Here, there is no question that Service Merchandise knew of the condition of the roof and the fact that the loading dock became wet during and after rain. Likewise, however, there is no question that Moore also knew about the condition and had, in fact, complained to his supervisor about it. Further, on prior trips, he had chosen to remain in his truck rather than traverse the area while it was wet. Acknowledging this, Clark v. Carla Gay Dress Co., 178 Ga. App. 157, 159 (342 SE2d 468) (1986), Moore asserted in opposition to the motions for summary judgment that there remained an issue of whether the "rule of necessity" as explained in Thompson v. Crown over, 259 Ga. 126 (381 SE2d 283) (1989) applied and created a jury issue.

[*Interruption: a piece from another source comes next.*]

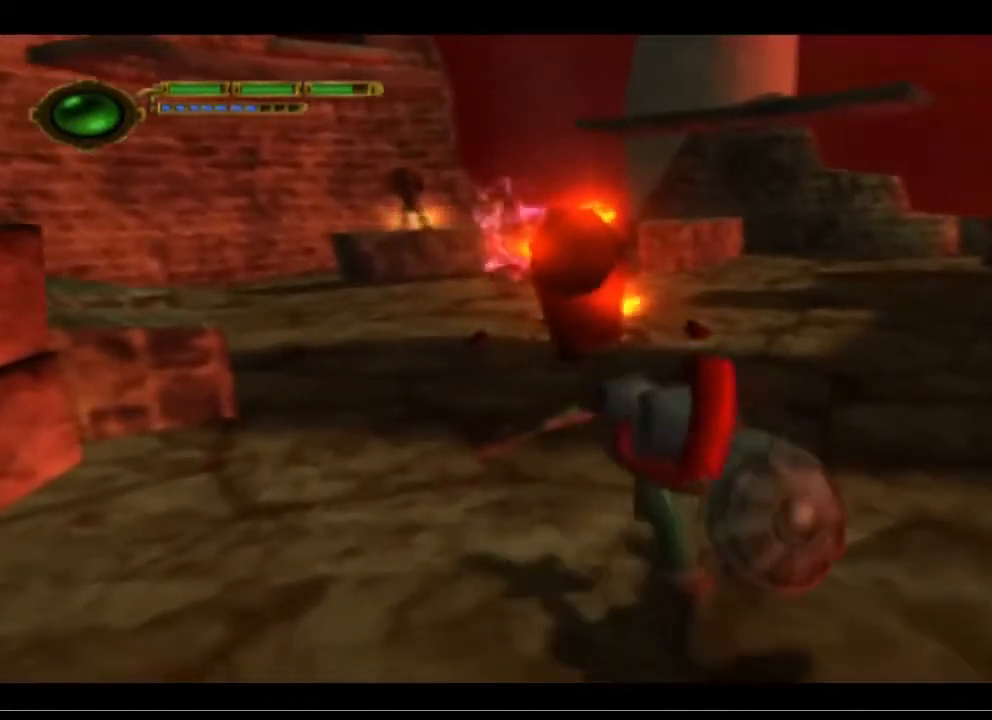
{"buttons": [], "left_stick": "down-left", "events": [[200, "left_stick", "down-left"]]}
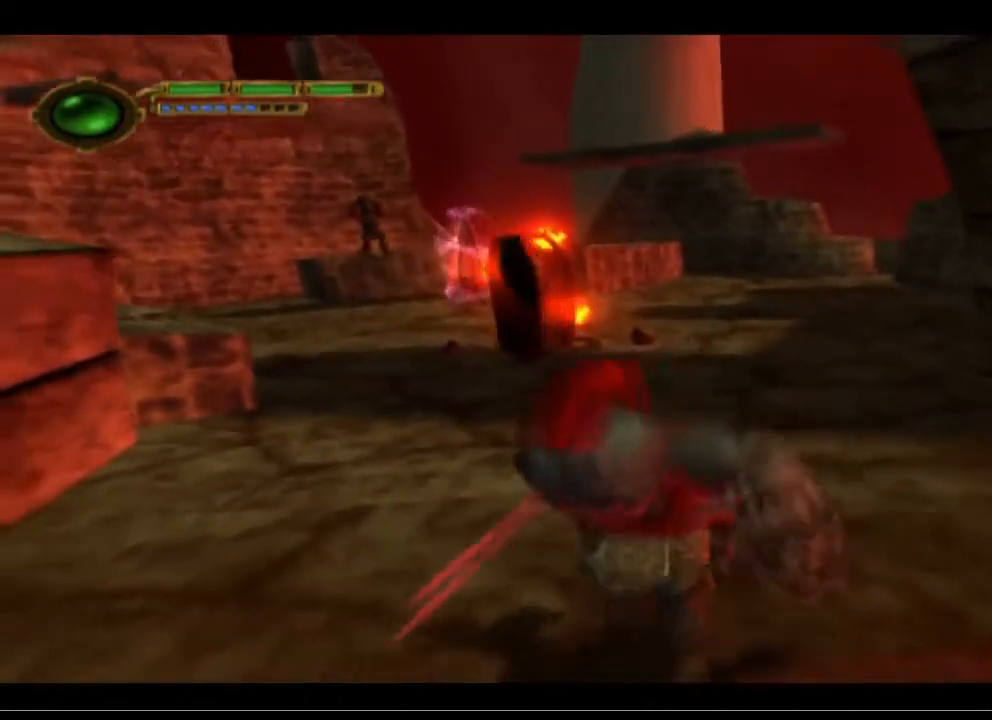
{"buttons": [], "left_stick": "center", "events": [[133, "left_stick", "center"]]}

That case had, as its foundation, the statutory duty of care imposed upon a residential landlord by housing codes and other laws to ensure the safety of his tenant. Without that as a cornerstone, the argument of Moore based on Thompson is not applicable here.
There is in place, however, a principle developed under the assumption of the risk theory that applies. "[T]he doctrine of the assumption of the risk of danger applies only where the plaintiff, with a full appreciation of the danger involved and without restriction from his freedom of choice either by the circumstances or by coercion, deliberately chooses an obviously perilous course of conduct so that it can be said as a matter of law he has assumed all risk of injury. [Cit.]" Myers v. Boleman, 151 Ga. App. 506, 509 (3) (260 SE2d 359) (1979).
There is no evidence here that Moore was so limited in his freedom of choice. His own testimony was that on previous occasions he had exercised that choice and remained in his truck while Service Merchandise employees handed him packages. On this occasion, he chose not to without coercion or removal of that option or others by defendants.
"This is a 'plain, palpable, and indisputable' case not calling for resolution by a jury." Favour v. Food Lion, 193 Ga. App. 750, 751 (389 SE2d 22) (1989); Smith v. Wal-Mart Stores, 199 Ga. App. 808 (406 SE2d 234) (1991).
DeVille, McNatt & Halberg, Blake D. Halberg, Alston & Bird, Peter M. Degnan, James C. Grant, for appellees.
Morse & Ontal, Jack O. Morse, for appellant.